*** Opening of SOURCE DATA ***

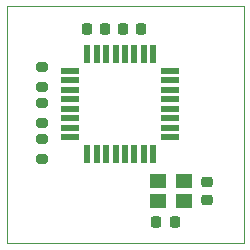
<source format=gbr>
G04 #@! TF.GenerationSoftware,KiCad,Pcbnew,(5.99.0-11522-g728b160719)*
G04 #@! TF.CreationDate,2021-08-06T10:01:32+10:00*
G04 #@! TF.ProjectId,OLED Deligate,4f4c4544-2044-4656-9c69-676174652e6b,rev?*
G04 #@! TF.SameCoordinates,Original*
G04 #@! TF.FileFunction,Paste,Top*
G04 #@! TF.FilePolarity,Positive*
%FSLAX46Y46*%
G04 Gerber Fmt 4.6, Leading zero omitted, Abs format (unit mm)*
G04 Created by KiCad (PCBNEW (5.99.0-11522-g728b160719)) date 2021-08-06 10:01:32*
%MOMM*%
%LPD*%
G01*
G04 APERTURE LIST*
G04 Aperture macros list*
%AMRoundRect*
0 Rectangle with rounded corners*
0 $1 Rounding radius*
0 $2 $3 $4 $5 $6 $7 $8 $9 X,Y pos of 4 corners*
0 Add a 4 corners polygon primitive as box body*
4,1,4,$2,$3,$4,$5,$6,$7,$8,$9,$2,$3,0*
0 Add four circle primitives for the rounded corners*
1,1,$1+$1,$2,$3*
1,1,$1+$1,$4,$5*
1,1,$1+$1,$6,$7*
1,1,$1+$1,$8,$9*
0 Add four rect primitives between the rounded corners*
20,1,$1+$1,$2,$3,$4,$5,0*
20,1,$1+$1,$4,$5,$6,$7,0*
20,1,$1+$1,$6,$7,$8,$9,0*
20,1,$1+$1,$8,$9,$2,$3,0*%
G04 Aperture macros list end*
G04 #@! TA.AperFunction,Profile*
%ADD10C,0.100000*%
G04 #@! TD*
%ADD11RoundRect,0.200000X0.275000X-0.200000X0.275000X0.200000X-0.275000X0.200000X-0.275000X-0.200000X0*%
%ADD12RoundRect,0.225000X-0.250000X0.225000X-0.250000X-0.225000X0.250000X-0.225000X0.250000X0.225000X0*%
%ADD13R,1.400000X1.200000*%
%ADD14RoundRect,0.200000X-0.275000X0.200000X-0.275000X-0.200000X0.275000X-0.200000X0.275000X0.200000X0*%
%ADD15RoundRect,0.225000X-0.225000X-0.250000X0.225000X-0.250000X0.225000X0.250000X-0.225000X0.250000X0*%
%ADD16RoundRect,0.225000X0.225000X0.250000X-0.225000X0.250000X-0.225000X-0.250000X0.225000X-0.250000X0*%
%ADD17R,0.550000X1.600000*%
%ADD18R,1.600000X0.550000*%
G04 APERTURE END LIST*
D10*
X143027000Y-94107000D02*
X122961000Y-94107000D01*
X122961000Y-94107000D02*
X122961000Y-74041000D01*
X122961000Y-74041000D02*
X143027000Y-74041000D01*
X143027000Y-74041000D02*
X143027000Y-94107000D01*
D11*
G04 #@! TO.C,R3*
X125984000Y-83883000D03*
X125984000Y-82233000D03*
G04 #@! TD*
D12*
G04 #@! TO.C,C4*
X139954000Y-88887000D03*
X139954000Y-90437000D03*
G04 #@! TD*
D13*
G04 #@! TO.C,Y1*
X135806000Y-90512000D03*
X138006000Y-90512000D03*
X138006000Y-88812000D03*
X135806000Y-88812000D03*
G04 #@! TD*
D14*
G04 #@! TO.C,R2*
X125984000Y-79185000D03*
X125984000Y-80835000D03*
G04 #@! TD*
D15*
G04 #@! TO.C,C1*
X129781000Y-75946000D03*
X131331000Y-75946000D03*
G04 #@! TD*
D11*
G04 #@! TO.C,R1*
X125984000Y-86931000D03*
X125984000Y-85281000D03*
G04 #@! TD*
D16*
G04 #@! TO.C,C3*
X137205000Y-92270000D03*
X135655000Y-92270000D03*
G04 #@! TD*
G04 #@! TO.C,C2*
X134379000Y-75946000D03*
X132829000Y-75946000D03*
G04 #@! TD*
D17*
G04 #@! TO.C,U1*
X129788000Y-86546000D03*
X130588000Y-86546000D03*
X131388000Y-86546000D03*
X132188000Y-86546000D03*
X132988000Y-86546000D03*
X133788000Y-86546000D03*
X134588000Y-86546000D03*
X135388000Y-86546000D03*
D18*
X136838000Y-85096000D03*
X136838000Y-84296000D03*
X136838000Y-83496000D03*
X136838000Y-82696000D03*
X136838000Y-81896000D03*
X136838000Y-81096000D03*
X136838000Y-80296000D03*
X136838000Y-79496000D03*
D17*
X135388000Y-78046000D03*
X134588000Y-78046000D03*
X133788000Y-78046000D03*
X132988000Y-78046000D03*
X132188000Y-78046000D03*
X131388000Y-78046000D03*
X130588000Y-78046000D03*
X129788000Y-78046000D03*
D18*
X128338000Y-79496000D03*
X128338000Y-80296000D03*
X128338000Y-81096000D03*
X128338000Y-81896000D03*
X128338000Y-82696000D03*
X128338000Y-83496000D03*
X128338000Y-84296000D03*
X128338000Y-85096000D03*
G04 #@! TD*
M02*

</source>
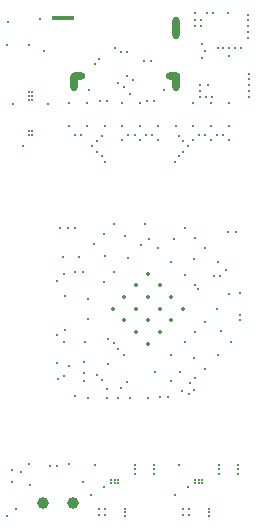
<source format=gbr>
%TF.GenerationSoftware,KiCad,Pcbnew,(6.0.2)*%
%TF.CreationDate,2022-04-22T09:08:28+08:00*%
%TF.ProjectId,usb-nvme,7573622d-6e76-46d6-952e-6b696361645f,rev?*%
%TF.SameCoordinates,Original*%
%TF.FileFunction,Plated,1,4,PTH,Mixed*%
%TF.FilePolarity,Positive*%
%FSLAX46Y46*%
G04 Gerber Fmt 4.6, Leading zero omitted, Abs format (unit mm)*
G04 Created by KiCad (PCBNEW (6.0.2)) date 2022-04-22 09:08:28*
%MOMM*%
%LPD*%
G01*
G04 APERTURE LIST*
%TA.AperFunction,ViaDrill*%
%ADD10C,0.200000*%
%TD*%
%TA.AperFunction,ViaDrill*%
%ADD11C,0.300000*%
%TD*%
%TA.AperFunction,ComponentDrill*%
%ADD12C,0.350000*%
%TD*%
G04 aperture for slot hole*
%TA.AperFunction,ComponentDrill*%
%ADD13O,1.900000X0.400000*%
%TD*%
G04 aperture for slot hole*
%TA.AperFunction,ComponentDrill*%
%ADD14O,0.600000X1.600000*%
%TD*%
G04 aperture for slot hole*
%TA.AperFunction,ComponentDrill*%
%ADD15O,1.200000X0.600000*%
%TD*%
G04 aperture for slot hole*
%TA.AperFunction,ComponentDrill*%
%ADD16O,0.600000X1.900000*%
%TD*%
%TA.AperFunction,ComponentDrill*%
%ADD17C,1.000000*%
%TD*%
G04 APERTURE END LIST*
D10*
X1000000Y-3200000D03*
X1000000Y-43075500D03*
X1100000Y-1200000D03*
X1400000Y-39200000D03*
X1400000Y-40200000D03*
X1450000Y-8200000D03*
X1700000Y-42500000D03*
X2200000Y-39300000D03*
X2350000Y-11700000D03*
X2800000Y-3200000D03*
X2800000Y-7200000D03*
X2800000Y-7500000D03*
X2800000Y-7800000D03*
X2800000Y-10500000D03*
X2800000Y-10800000D03*
X2800000Y-38650000D03*
X2900000Y-40400000D03*
X3100000Y-7200000D03*
X3100000Y-7500000D03*
X3100000Y-7800000D03*
X3100000Y-10500000D03*
X3100000Y-10800000D03*
X3800000Y-1000000D03*
X4100000Y-3700000D03*
X4450000Y-8200000D03*
X4600000Y-38800000D03*
X5181025Y-23200000D03*
X5200000Y-27700000D03*
X5200000Y-38800000D03*
X5250000Y-30100000D03*
X5300000Y-31500000D03*
X5500000Y-18700000D03*
X5750000Y-21150000D03*
X5758222Y-22600862D03*
X5800000Y-31200000D03*
X5828932Y-28328427D03*
X5899643Y-24439340D03*
X5900000Y-27300000D03*
X6100000Y-18700000D03*
X6200000Y-30400000D03*
X6250000Y-8100000D03*
X6250000Y-10000000D03*
X6250000Y-38650000D03*
X6700000Y-18700000D03*
X6700000Y-22400000D03*
X6700000Y-32900000D03*
X6725000Y-10800000D03*
X7074500Y-21100000D03*
X7275000Y-10800000D03*
X7400000Y-22400000D03*
X7400000Y-40200000D03*
X7525988Y-30025483D03*
X7600000Y-28300000D03*
X7750000Y-8100000D03*
X7750000Y-10000000D03*
X7808831Y-24651472D03*
X7808831Y-26348528D03*
X7850000Y-33100000D03*
X7900000Y-7000000D03*
X8100000Y-41300000D03*
X8200000Y-11750000D03*
X8303807Y-20055277D03*
X8400000Y-38700000D03*
X8405545Y-4794455D03*
X8586649Y-31086144D03*
X8605545Y-11294455D03*
X8605545Y-12205545D03*
X8794455Y-4405545D03*
X8800000Y-42500000D03*
X8800000Y-43000000D03*
X8855000Y-7954577D03*
X8994455Y-10905545D03*
X8994455Y-12594455D03*
X9010914Y-31510407D03*
X9152334Y-19206750D03*
X9200000Y-40600000D03*
X9223045Y-23237258D03*
X9250000Y-10000000D03*
X9293755Y-21045227D03*
X9300000Y-13100000D03*
X9300000Y-42500000D03*
X9300000Y-43000000D03*
X9400000Y-32300000D03*
X9400000Y-33100000D03*
X9405000Y-7954577D03*
X9505887Y-28045584D03*
X9505887Y-30166905D03*
X9800000Y-40000000D03*
X9800000Y-40300000D03*
X10000000Y-28400000D03*
X10000862Y-18358222D03*
X10071573Y-22388730D03*
X10100000Y-3400000D03*
X10100000Y-40000000D03*
X10100000Y-40300000D03*
X10400000Y-6400000D03*
X10400000Y-28900000D03*
X10400000Y-33100000D03*
X10400000Y-40000000D03*
X10400000Y-40300000D03*
X10600000Y-32200000D03*
X10605000Y-3749500D03*
X10750000Y-8100000D03*
X10750000Y-10000000D03*
X10750000Y-11200000D03*
X10892153Y-6703797D03*
X10920101Y-29459798D03*
X10990812Y-19348171D03*
X11000000Y-42450000D03*
X11000000Y-42750000D03*
X11000000Y-43050000D03*
X11100000Y-31700000D03*
X11104502Y-5800000D03*
X11155000Y-3749500D03*
X11202944Y-21257359D03*
X11225000Y-10812379D03*
X11375500Y-7300000D03*
X11400000Y-33100000D03*
X11650000Y-6150000D03*
X11775000Y-10812379D03*
X11800000Y-38700000D03*
X11800000Y-39100000D03*
X11800000Y-39500000D03*
X12250000Y-8100000D03*
X12250000Y-10000000D03*
X12250000Y-11200000D03*
X12334315Y-20125988D03*
X12605000Y-4554577D03*
X12700000Y-18300000D03*
X12725000Y-10812379D03*
X12855000Y-7954577D03*
X12900000Y-33100000D03*
X12970711Y-19631014D03*
X13155000Y-4554577D03*
X13275000Y-10812379D03*
X13400000Y-38700000D03*
X13400000Y-39100000D03*
X13400000Y-39500000D03*
X13405000Y-7954577D03*
X13465685Y-30874012D03*
X13748528Y-20408831D03*
X13750000Y-10000000D03*
X13800000Y-11200000D03*
X13900000Y-33000000D03*
X14300000Y-7000000D03*
X14600000Y-33000000D03*
X14844544Y-31616474D03*
X14879899Y-21540202D03*
X14879899Y-29459798D03*
X15092031Y-19631014D03*
X15200000Y-13100000D03*
X15200000Y-41300000D03*
X15250000Y-10000000D03*
X15500000Y-38700000D03*
X15505545Y-10905545D03*
X15505545Y-12594455D03*
X15622361Y-30838656D03*
X15799138Y-32500357D03*
X15894455Y-11294455D03*
X15894455Y-12205545D03*
X15900000Y-42500000D03*
X15900000Y-43000000D03*
X16011270Y-18711775D03*
X16011270Y-22671573D03*
X16011270Y-28328427D03*
X16300000Y-11750000D03*
X16300000Y-40600000D03*
X16382501Y-32765522D03*
X16400000Y-42500000D03*
X16400000Y-43000000D03*
X16506245Y-31793250D03*
X16750000Y-8100000D03*
X16750000Y-10000000D03*
X16750000Y-11200000D03*
X16771410Y-32376613D03*
X16789087Y-21328070D03*
X16789087Y-29671930D03*
X16859798Y-19560303D03*
X16859798Y-23520101D03*
X16859798Y-27479899D03*
X16900000Y-500000D03*
X16900000Y-1100000D03*
X16900000Y-1600000D03*
X16900000Y-40000000D03*
X16900000Y-40300000D03*
X16930509Y-31368986D03*
X17142641Y-23802944D03*
X17200000Y-40000000D03*
X17200000Y-40300000D03*
X17225000Y-10812379D03*
X17300000Y-6600000D03*
X17300000Y-7100000D03*
X17300000Y-7600000D03*
X17400000Y-1100000D03*
X17400000Y-1600000D03*
X17500000Y-3100000D03*
X17500000Y-4300000D03*
X17500000Y-40000000D03*
X17500000Y-40300000D03*
X17700000Y-3700000D03*
X17708326Y-20408831D03*
X17708326Y-26631371D03*
X17708326Y-30591169D03*
X17775000Y-10812379D03*
X17800000Y-7600000D03*
X17900000Y-500000D03*
X18000000Y-6600000D03*
X18100000Y-42450000D03*
X18100000Y-42750000D03*
X18100000Y-43050000D03*
X18250000Y-8100000D03*
X18250000Y-10000000D03*
X18250000Y-11200000D03*
X18300000Y-7600000D03*
X18400000Y-500000D03*
X18480282Y-22755282D03*
X18725000Y-10812379D03*
X18768986Y-25570711D03*
X18800000Y-3400000D03*
X18839697Y-21540202D03*
X18839697Y-29459798D03*
X18900000Y-38700000D03*
X18900000Y-39100000D03*
X18900000Y-39500000D03*
X19030282Y-22755282D03*
X19051829Y-27409188D03*
X19275000Y-10812379D03*
X19300000Y-3400000D03*
X19500000Y-22200000D03*
X19700000Y-500000D03*
X19700000Y-19000000D03*
X19750000Y-8100000D03*
X19750000Y-10000000D03*
X19750000Y-11200000D03*
X19758936Y-24297918D03*
X19800000Y-3400000D03*
X19800000Y-4100000D03*
X19971068Y-28328427D03*
X20300000Y-3400000D03*
X20400000Y-19000000D03*
X20500000Y-38700000D03*
X20500000Y-39100000D03*
X20500000Y-39500000D03*
X20678175Y-24200000D03*
X20700000Y-26000000D03*
X20700000Y-26500000D03*
X20800000Y-3400000D03*
X21400000Y-600000D03*
X21400000Y-1100000D03*
X21400000Y-1600000D03*
X21400000Y-2100000D03*
X21400000Y-2600000D03*
X21500000Y-5600000D03*
X21500000Y-6100000D03*
X21500000Y-6600000D03*
X21500000Y-7100000D03*
X21500000Y-7600000D03*
D11*
X7500000Y-30980000D03*
X7500000Y-31620000D03*
D12*
%TO.C,U1*%
X9930152Y-25500000D03*
X10920101Y-24510051D03*
X10920101Y-26489949D03*
X11910051Y-23520101D03*
X11910051Y-25500000D03*
X11910051Y-27479899D03*
X11910051Y-27479899D03*
X12900000Y-22530152D03*
X12900000Y-24510051D03*
X12900000Y-26489949D03*
X12900000Y-26489949D03*
X12900000Y-28469848D03*
X12900000Y-28469848D03*
X13889949Y-23520101D03*
X13889949Y-25500000D03*
X13889949Y-25500000D03*
X13889949Y-27479899D03*
X13889949Y-27479899D03*
X14879899Y-24510051D03*
X14879899Y-24510051D03*
X14879899Y-26489949D03*
X14879899Y-26489949D03*
X15869848Y-25500000D03*
X15869848Y-25500000D03*
D13*
%TO.C,J1*%
X5680000Y-897500D03*
D14*
X6680000Y-6297500D03*
D15*
X7000000Y-5797500D03*
X15000000Y-5787500D03*
D16*
X15320000Y-1747500D03*
D14*
X15320000Y-6287500D03*
D17*
%TO.C,TP2*%
X4000000Y-42000000D03*
%TO.C,TP3*%
X6600000Y-42000000D03*
M02*

</source>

*** Close of SOURCE DATA ***

▸ INSTRUCTIONS FOR THE TASK
Restate word for word the lines of the data above, starting at the line containing "X8303807Y-20055277D03*" and ending at the line containing "X11000000Y-42750000D03*", both included, and nothing more.

▸ TASK SOLUTION
X8303807Y-20055277D03*
X8400000Y-38700000D03*
X8405545Y-4794455D03*
X8586649Y-31086144D03*
X8605545Y-11294455D03*
X8605545Y-12205545D03*
X8794455Y-4405545D03*
X8800000Y-42500000D03*
X8800000Y-43000000D03*
X8855000Y-7954577D03*
X8994455Y-10905545D03*
X8994455Y-12594455D03*
X9010914Y-31510407D03*
X9152334Y-19206750D03*
X9200000Y-40600000D03*
X9223045Y-23237258D03*
X9250000Y-10000000D03*
X9293755Y-21045227D03*
X9300000Y-13100000D03*
X9300000Y-42500000D03*
X9300000Y-43000000D03*
X9400000Y-32300000D03*
X9400000Y-33100000D03*
X9405000Y-7954577D03*
X9505887Y-28045584D03*
X9505887Y-30166905D03*
X9800000Y-40000000D03*
X9800000Y-40300000D03*
X10000000Y-28400000D03*
X10000862Y-18358222D03*
X10071573Y-22388730D03*
X10100000Y-3400000D03*
X10100000Y-40000000D03*
X10100000Y-40300000D03*
X10400000Y-6400000D03*
X10400000Y-28900000D03*
X10400000Y-33100000D03*
X10400000Y-40000000D03*
X10400000Y-40300000D03*
X10600000Y-32200000D03*
X10605000Y-3749500D03*
X10750000Y-8100000D03*
X10750000Y-10000000D03*
X10750000Y-11200000D03*
X10892153Y-6703797D03*
X10920101Y-29459798D03*
X10990812Y-19348171D03*
X11000000Y-42450000D03*
X11000000Y-42750000D03*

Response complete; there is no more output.